WHAT I LOVE ABOUT THIS FILM
I love the setup and structure of Willy Wonka and the Chocolate Factory. The film's first half is rooted in reality...well, a charming kind of storybook reality. After all, we're asked to accept that Charlie's four grandparents have not set foot out of the bed they all share for twenty years. The second half of the film is a pure flight of fantasy wherein a common childhood dream comes to life: a visit to a magical Candyland that's part Disneyland, part amusement park funhouse, and part house of horrors (adults tend to forget how much kids enjoy being frightened and gleefully grossed-out).
From the start, the film does a great job of piquing interest in Wonka by having him discussed, Citizen Kane fashion, at length before he even makes an appearance. It also gives us a likable and sympathetic hero to root for in Charlie, who's saved from being a totally pathetic character by being blessed with a loving, if oddball, family. Conflict rears its head in the form of the other four Golden Ticket winners, who may be amplified versions of archetypal bratty kids, but, with the possible exception of Veruca, are not malicious or mean-spirited, just self-centered. (Even the awful Mike Teevee precurses questions to his host with a polite, "Mr. Wonka….")

** DIRECTIONS **
Copy out the Willy Wonka passage above in full, word for word.

** DATA EXTRACT **
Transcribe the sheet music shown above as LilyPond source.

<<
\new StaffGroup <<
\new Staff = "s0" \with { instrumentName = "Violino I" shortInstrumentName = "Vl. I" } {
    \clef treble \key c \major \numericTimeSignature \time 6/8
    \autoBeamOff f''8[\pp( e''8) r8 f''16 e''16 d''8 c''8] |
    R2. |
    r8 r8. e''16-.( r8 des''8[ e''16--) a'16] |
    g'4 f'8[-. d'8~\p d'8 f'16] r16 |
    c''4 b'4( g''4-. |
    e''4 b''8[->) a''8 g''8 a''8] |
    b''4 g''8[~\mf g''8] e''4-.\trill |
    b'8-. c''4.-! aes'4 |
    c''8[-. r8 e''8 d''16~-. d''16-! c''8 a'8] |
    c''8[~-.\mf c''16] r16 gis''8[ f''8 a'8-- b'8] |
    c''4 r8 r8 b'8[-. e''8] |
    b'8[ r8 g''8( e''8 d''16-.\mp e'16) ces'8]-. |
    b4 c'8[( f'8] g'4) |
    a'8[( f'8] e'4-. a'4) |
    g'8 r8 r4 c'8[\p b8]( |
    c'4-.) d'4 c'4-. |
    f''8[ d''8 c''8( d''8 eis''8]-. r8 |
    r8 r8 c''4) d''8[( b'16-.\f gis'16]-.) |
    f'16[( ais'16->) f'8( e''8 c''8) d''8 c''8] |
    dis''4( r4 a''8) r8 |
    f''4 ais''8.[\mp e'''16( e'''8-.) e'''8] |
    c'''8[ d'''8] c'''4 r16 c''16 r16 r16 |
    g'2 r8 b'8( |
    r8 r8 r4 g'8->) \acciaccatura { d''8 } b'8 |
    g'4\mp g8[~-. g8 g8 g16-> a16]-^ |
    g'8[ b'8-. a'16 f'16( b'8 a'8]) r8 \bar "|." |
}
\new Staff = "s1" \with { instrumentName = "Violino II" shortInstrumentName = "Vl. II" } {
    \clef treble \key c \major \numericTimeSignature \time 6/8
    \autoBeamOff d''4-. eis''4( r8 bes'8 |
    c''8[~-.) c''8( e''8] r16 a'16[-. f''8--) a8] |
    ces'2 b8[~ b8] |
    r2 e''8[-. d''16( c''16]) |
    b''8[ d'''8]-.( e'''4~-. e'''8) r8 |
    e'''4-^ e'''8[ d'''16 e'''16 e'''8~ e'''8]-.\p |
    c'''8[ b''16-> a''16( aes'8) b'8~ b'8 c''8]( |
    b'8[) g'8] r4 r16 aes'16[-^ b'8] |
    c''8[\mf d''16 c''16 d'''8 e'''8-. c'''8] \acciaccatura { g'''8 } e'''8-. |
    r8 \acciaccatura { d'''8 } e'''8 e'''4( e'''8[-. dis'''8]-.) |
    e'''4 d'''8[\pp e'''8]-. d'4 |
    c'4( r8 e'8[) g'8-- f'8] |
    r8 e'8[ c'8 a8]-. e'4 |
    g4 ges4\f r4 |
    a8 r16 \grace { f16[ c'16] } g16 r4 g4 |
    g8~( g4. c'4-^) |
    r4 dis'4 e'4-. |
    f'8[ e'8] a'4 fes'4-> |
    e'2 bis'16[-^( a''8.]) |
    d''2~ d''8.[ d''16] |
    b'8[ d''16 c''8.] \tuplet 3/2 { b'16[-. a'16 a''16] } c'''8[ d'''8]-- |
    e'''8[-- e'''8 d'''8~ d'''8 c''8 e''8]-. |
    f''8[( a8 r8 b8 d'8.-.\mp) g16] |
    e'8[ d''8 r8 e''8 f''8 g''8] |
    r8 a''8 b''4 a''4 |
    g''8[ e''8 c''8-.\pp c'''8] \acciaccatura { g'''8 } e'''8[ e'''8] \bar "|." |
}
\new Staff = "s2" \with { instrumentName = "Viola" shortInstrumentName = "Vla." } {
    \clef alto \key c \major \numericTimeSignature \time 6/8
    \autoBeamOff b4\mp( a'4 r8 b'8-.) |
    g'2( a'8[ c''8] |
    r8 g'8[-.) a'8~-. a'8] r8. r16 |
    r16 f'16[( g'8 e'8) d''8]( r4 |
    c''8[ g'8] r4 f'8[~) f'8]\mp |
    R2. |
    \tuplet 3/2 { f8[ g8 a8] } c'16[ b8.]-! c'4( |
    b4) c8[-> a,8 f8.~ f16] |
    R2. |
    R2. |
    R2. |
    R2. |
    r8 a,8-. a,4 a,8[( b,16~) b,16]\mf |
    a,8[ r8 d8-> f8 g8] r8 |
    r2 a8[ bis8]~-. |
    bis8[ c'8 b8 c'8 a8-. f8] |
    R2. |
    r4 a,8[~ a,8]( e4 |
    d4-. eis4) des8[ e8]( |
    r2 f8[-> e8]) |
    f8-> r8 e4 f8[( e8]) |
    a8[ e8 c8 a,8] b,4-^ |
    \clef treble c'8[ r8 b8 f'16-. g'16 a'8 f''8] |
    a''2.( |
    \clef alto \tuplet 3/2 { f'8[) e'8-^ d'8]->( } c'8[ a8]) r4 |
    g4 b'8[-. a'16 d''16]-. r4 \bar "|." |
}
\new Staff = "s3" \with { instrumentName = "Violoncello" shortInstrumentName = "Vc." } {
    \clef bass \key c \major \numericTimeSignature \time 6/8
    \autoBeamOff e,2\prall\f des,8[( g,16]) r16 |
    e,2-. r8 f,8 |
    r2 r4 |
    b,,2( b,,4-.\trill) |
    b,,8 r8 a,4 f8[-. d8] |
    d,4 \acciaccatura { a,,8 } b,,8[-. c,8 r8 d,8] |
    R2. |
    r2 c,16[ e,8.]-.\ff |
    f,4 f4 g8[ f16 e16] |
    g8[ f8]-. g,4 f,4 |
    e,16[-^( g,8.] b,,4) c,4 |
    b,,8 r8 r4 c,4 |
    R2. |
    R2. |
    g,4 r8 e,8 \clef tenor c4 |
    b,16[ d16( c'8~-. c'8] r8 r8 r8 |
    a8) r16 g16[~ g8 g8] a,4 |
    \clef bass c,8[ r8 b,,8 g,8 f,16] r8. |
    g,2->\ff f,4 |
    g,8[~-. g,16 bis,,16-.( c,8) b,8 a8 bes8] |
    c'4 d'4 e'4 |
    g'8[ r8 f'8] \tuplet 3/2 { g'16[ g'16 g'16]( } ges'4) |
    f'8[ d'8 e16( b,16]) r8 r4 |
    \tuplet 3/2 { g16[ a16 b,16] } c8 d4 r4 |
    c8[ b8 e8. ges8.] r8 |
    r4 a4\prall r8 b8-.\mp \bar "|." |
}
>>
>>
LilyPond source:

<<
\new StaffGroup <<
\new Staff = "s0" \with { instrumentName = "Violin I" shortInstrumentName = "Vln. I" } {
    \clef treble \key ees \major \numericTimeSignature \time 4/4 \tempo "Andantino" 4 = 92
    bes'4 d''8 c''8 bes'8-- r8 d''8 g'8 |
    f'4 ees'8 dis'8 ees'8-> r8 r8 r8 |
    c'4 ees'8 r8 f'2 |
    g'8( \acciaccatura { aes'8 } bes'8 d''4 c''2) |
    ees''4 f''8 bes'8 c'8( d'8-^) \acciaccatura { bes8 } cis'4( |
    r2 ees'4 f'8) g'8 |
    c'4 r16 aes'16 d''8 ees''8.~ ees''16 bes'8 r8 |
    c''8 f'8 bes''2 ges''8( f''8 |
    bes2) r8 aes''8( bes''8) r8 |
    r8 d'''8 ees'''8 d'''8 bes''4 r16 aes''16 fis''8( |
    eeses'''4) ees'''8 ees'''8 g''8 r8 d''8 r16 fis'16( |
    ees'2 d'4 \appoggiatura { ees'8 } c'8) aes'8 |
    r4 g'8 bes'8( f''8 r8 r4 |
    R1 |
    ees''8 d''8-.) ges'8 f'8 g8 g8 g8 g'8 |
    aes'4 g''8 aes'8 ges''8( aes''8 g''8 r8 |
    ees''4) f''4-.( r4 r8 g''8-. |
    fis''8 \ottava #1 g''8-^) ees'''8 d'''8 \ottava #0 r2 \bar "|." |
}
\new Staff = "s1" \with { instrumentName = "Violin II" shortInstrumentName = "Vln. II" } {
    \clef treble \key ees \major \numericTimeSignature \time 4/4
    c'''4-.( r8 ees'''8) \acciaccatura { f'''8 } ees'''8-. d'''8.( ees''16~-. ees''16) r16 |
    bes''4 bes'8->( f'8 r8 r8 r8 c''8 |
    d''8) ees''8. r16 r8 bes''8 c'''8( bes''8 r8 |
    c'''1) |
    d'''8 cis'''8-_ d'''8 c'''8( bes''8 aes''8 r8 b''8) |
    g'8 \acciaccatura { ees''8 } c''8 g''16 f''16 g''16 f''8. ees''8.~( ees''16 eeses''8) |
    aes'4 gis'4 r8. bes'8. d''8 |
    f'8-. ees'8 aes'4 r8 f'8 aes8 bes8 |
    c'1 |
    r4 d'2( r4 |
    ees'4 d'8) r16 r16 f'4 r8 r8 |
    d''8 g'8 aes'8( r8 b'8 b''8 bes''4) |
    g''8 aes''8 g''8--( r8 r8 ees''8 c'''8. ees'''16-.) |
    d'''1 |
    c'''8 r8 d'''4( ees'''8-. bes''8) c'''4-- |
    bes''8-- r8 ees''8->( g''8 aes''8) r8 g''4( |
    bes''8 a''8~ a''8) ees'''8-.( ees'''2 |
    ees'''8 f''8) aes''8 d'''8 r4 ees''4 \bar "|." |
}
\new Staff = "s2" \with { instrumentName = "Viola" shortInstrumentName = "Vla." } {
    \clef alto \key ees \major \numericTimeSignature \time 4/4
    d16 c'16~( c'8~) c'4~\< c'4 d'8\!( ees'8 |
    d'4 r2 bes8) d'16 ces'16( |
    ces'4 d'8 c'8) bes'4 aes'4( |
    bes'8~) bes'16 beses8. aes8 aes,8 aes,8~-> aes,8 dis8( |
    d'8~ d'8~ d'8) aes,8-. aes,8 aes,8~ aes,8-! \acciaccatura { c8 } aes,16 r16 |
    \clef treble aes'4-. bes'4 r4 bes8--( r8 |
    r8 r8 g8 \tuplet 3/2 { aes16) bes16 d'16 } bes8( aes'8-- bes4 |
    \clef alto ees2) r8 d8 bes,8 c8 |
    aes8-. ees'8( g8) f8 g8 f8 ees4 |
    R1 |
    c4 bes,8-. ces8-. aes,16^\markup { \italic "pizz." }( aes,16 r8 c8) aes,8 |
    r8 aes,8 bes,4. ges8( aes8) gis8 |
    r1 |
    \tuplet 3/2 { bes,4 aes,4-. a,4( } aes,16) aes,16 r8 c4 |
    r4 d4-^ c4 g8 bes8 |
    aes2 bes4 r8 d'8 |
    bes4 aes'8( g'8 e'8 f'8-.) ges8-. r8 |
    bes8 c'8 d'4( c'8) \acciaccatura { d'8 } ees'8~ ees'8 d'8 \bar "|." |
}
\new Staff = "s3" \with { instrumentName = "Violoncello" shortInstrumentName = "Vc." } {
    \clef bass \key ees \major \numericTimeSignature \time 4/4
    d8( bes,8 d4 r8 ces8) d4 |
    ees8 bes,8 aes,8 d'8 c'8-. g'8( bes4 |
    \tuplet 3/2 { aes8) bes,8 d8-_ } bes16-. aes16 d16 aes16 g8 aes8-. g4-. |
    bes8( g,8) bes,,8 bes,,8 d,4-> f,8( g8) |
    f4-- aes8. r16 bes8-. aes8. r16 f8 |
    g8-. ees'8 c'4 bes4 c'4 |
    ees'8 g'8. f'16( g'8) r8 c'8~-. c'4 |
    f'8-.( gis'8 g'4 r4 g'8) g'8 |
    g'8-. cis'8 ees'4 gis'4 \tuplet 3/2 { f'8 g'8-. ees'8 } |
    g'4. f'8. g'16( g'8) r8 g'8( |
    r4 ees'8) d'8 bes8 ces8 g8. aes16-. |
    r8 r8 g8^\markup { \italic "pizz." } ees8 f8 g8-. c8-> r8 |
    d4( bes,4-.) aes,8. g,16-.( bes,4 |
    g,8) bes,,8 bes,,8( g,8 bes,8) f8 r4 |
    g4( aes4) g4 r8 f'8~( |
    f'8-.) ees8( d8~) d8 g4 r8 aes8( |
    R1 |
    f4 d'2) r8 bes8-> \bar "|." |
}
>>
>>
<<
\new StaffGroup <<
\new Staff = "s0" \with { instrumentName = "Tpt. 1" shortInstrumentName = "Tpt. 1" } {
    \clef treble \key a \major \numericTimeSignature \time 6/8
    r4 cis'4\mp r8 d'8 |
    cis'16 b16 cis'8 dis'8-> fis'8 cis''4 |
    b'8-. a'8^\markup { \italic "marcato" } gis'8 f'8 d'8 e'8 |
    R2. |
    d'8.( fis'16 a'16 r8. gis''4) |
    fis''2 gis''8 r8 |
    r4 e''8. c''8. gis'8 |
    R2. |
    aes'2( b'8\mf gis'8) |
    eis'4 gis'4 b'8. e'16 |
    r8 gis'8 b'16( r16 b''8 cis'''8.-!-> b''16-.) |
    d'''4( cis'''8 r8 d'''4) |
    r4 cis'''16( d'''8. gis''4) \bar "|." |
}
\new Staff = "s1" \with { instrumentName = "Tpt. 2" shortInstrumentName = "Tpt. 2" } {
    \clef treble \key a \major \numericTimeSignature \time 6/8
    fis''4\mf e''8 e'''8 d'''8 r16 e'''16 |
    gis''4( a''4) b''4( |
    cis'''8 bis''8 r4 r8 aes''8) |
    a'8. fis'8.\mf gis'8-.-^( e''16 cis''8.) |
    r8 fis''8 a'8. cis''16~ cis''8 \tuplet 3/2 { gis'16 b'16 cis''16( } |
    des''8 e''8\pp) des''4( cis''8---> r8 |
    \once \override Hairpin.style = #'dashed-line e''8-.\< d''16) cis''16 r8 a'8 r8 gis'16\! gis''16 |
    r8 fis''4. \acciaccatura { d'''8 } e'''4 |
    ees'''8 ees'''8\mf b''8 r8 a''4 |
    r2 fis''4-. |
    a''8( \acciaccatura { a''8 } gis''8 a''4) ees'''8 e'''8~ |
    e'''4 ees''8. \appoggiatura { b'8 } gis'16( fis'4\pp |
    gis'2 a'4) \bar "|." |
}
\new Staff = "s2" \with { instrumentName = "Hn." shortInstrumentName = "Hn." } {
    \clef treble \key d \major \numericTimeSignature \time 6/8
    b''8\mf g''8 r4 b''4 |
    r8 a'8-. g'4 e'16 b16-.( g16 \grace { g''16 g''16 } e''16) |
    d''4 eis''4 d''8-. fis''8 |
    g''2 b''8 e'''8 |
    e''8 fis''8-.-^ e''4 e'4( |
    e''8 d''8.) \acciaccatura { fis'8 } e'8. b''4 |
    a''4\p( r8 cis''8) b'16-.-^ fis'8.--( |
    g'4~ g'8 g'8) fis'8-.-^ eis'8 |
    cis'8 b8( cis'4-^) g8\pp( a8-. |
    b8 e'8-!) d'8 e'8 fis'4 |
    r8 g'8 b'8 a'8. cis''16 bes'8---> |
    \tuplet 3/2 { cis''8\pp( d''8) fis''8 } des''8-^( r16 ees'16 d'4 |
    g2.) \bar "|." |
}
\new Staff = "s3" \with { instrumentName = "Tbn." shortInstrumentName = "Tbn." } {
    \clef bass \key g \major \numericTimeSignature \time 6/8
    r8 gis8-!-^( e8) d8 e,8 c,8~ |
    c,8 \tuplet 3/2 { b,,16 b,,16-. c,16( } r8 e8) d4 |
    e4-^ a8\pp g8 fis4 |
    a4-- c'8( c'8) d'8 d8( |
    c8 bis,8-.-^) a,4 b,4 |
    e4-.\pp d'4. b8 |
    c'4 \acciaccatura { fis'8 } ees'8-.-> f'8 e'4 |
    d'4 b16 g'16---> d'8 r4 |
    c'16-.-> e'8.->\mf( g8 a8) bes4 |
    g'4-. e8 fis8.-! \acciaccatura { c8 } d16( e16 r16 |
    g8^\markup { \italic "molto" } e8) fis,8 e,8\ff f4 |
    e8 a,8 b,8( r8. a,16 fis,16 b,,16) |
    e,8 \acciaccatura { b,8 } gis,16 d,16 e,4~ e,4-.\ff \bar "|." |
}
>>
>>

** RESULT **
WHAT I LOVE ABOUT THIS FILM
I love the setup and structure of Willy Wonka and the Chocolate Factory. The film's first half is rooted in reality...well, a charming kind of storybook reality. After all, we're asked to accept that Charlie's four grandparents have not set foot out of the bed they all share for twenty years. The second half of the film is a pure flight of fantasy wherein a common childhood dream comes to life: a visit to a magical Candyland that's part Disneyland, part amusement park funhouse, and part house of horrors (adults tend to forget how much kids enjoy being frightened and gleefully grossed-out).
From the start, the film does a great job of piquing interest in Wonka by having him discussed, Citizen Kane fashion, at length before he even makes an appearance. It also gives us a likable and sympathetic hero to root for in Charlie, who's saved from being a totally pathetic character by being blessed with a loving, if oddball, family. Conflict rears its head in the form of the other four Golden Ticket winners, who may be amplified versions of archetypal bratty kids, but, with the possible exception of Veruca, are not malicious or mean-spirited, just self-centered. (Even the awful Mike Teevee precurses questions to his host with a polite, "Mr. Wonka….")